Making Holiday Gifts

Will your students be making holiday gifts for their families this year? If so, I’d love hear how you squeeze making the projects into a school day that is already packed. Are you able to have each kiddo complete part of the project at a center? Do you enlist the help of a volunteer? Do you set aside an afternoon to make gifts? How do you do it?

Eager to hear,
Diane


6 thoughts on “Making Holiday Gifts

  1. I plan parent Christmas gifts in September and buy supplies in October. We then sit with the kids and make them a few at a time each day until they are done. No fuss no muss. We are almost done already. I do their cards the same way. The gift bags I pick up are the plain gift bags you can pick up in bulk at any craft store. The kids decorate them with stamps and that is a large group activity.

    I have also been known to pick up things right after Christmas for the next year.

    One word of advice for this plan you always buy more than you need as you never know when your numbers may change.

    But I find this to be less stressful.

  2. I informed my parents that the Months of Nov and Dec were set aside to make our christmas presents. Meaning not to expect any arts and crafts during this time. Each child is making a 2013 calendar, with a different theme for each month.

  3. I love to make jar cookie mixes for the moms, and since we’re right in the middle of our measurement unit it fits perfectly into our math center time!! Fun, fun, fun with food and capacity!!

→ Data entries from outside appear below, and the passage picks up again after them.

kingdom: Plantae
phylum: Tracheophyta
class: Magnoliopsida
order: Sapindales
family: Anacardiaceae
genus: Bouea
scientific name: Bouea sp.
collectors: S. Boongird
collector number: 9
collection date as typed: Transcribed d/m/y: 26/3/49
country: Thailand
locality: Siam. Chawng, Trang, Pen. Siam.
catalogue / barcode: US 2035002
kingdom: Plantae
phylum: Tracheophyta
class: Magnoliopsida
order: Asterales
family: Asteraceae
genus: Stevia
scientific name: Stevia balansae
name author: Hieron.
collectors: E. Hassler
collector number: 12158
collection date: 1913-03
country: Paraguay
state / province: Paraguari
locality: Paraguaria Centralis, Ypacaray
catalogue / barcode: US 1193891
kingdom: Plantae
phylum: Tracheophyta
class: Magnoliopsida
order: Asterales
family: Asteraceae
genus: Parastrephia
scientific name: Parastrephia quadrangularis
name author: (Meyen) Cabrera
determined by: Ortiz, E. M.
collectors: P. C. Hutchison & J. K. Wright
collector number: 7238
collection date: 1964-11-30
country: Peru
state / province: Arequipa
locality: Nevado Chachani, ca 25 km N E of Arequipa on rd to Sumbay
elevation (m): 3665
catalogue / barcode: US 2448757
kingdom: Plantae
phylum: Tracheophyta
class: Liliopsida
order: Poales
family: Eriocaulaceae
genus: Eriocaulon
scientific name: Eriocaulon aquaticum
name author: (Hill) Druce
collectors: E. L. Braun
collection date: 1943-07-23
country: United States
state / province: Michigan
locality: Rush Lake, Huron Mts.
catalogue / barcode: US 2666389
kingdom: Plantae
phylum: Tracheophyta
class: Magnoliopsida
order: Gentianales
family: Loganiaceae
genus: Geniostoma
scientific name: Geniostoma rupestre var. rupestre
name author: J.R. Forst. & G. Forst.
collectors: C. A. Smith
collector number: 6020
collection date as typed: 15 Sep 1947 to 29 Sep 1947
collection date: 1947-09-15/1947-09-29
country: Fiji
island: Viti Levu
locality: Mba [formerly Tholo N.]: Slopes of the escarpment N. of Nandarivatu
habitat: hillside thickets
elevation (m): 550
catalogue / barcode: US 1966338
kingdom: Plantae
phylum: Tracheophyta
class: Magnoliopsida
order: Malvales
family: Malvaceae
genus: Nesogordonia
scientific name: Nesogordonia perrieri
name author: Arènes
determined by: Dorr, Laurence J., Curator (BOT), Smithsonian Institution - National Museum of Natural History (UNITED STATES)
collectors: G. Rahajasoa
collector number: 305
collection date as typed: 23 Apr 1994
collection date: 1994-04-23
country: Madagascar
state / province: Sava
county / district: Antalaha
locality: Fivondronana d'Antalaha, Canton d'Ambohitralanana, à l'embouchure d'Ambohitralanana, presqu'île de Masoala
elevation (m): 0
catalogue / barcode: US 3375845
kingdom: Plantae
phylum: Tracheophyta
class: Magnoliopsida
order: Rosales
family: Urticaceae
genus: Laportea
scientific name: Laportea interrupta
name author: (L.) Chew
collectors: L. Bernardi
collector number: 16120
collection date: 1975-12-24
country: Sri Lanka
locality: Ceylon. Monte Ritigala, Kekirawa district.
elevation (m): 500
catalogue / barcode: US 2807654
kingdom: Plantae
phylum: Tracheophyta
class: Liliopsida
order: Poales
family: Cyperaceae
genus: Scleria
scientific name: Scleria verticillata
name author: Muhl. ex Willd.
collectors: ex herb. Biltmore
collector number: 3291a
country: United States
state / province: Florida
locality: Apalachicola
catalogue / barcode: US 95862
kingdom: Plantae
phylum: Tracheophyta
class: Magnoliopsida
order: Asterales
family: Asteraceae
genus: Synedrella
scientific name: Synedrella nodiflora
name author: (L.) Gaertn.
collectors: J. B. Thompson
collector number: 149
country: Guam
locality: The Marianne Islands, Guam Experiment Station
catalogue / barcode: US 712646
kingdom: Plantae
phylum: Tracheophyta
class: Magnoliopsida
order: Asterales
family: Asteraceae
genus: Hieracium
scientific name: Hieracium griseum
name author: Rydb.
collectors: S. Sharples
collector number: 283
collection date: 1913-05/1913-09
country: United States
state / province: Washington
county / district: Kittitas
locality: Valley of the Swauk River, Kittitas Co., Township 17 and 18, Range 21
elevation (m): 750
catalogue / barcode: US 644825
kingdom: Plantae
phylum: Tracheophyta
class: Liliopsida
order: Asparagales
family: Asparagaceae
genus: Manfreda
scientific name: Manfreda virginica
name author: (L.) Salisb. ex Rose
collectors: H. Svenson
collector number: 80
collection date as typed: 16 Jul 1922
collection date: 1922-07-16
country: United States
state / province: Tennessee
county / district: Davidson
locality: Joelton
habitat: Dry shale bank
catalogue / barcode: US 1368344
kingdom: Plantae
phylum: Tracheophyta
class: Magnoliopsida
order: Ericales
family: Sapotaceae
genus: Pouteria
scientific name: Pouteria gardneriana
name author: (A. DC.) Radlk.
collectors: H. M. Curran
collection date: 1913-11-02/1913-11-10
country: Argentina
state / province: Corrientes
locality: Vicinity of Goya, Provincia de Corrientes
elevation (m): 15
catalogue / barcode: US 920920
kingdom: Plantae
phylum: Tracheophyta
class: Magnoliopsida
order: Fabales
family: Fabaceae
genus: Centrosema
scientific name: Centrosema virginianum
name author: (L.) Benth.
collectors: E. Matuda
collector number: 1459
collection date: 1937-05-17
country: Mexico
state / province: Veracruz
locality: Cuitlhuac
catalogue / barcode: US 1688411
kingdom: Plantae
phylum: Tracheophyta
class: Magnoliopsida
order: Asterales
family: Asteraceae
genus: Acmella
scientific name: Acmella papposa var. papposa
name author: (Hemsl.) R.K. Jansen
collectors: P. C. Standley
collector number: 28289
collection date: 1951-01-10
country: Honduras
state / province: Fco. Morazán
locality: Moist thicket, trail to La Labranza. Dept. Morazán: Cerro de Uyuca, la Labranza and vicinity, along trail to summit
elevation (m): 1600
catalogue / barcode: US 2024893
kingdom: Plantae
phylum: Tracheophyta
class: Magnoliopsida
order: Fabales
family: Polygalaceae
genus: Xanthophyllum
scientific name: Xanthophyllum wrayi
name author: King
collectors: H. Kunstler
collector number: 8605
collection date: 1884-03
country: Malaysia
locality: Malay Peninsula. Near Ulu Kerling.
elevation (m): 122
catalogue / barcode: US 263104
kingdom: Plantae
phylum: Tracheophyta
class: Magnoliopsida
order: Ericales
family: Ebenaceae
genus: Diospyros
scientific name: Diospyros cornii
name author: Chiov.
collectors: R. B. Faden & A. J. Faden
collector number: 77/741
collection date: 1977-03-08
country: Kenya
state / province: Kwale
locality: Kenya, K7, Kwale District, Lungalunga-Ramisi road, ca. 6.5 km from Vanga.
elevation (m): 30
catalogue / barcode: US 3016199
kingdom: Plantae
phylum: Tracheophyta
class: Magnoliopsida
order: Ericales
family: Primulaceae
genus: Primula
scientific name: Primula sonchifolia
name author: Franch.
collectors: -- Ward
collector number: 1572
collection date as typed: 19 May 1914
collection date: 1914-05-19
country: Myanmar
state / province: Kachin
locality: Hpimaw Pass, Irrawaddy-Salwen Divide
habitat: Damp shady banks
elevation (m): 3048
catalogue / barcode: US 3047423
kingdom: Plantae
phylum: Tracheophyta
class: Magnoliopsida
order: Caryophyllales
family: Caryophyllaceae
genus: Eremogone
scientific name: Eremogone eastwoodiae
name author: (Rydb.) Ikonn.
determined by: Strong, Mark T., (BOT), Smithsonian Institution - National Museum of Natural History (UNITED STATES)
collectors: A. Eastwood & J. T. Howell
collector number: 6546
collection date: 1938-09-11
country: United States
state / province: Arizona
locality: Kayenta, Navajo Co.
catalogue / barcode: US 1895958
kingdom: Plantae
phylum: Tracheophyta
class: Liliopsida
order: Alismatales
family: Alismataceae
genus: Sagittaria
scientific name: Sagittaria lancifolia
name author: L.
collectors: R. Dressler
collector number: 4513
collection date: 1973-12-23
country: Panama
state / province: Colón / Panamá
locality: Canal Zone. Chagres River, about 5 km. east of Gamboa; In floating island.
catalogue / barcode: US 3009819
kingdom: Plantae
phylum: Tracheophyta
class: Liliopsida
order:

  4. At my campus (grades PreK-4th), each grade level is assigned a Christmas tree in the cafeteria to decorate. The ornaments the students make stay on the trees until the day we leave for winter break. The students take the ornaments home to hang on their own trees. Students who attend my campus throughout the years have a collection of ornaments to look back on and remember their time in elementary school. 🙂

  5. We set aside an afternoon which runs into center time to create gifts. We make a different gift each day to correlate with the story we are reading.